----- EXERCISE INPUTS -----

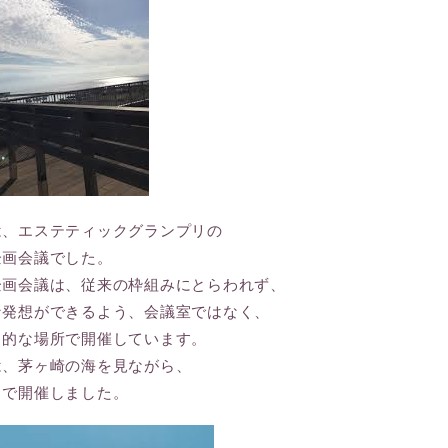
は、エステティックグランプリの
企画会議でした。
企画会議は、従来の枠組みにとらわれず、
な発想ができるよう、会議室ではなく、
常的な場所で開催しています。
は、茅ヶ崎の海を見ながら、
スで開催しました。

-----

→ ASSIGNMENT
Write the listing again exactly, duplicating every line and skipping the pictures.

→ COMPLETED TASK
は、エステティックグランプリの
企画会議でした。
企画会議は、従来の枠組みにとらわれず、
な発想ができるよう、会議室ではなく、
常的な場所で開催しています。
は、茅ヶ崎の海を見ながら、
スで開催しました。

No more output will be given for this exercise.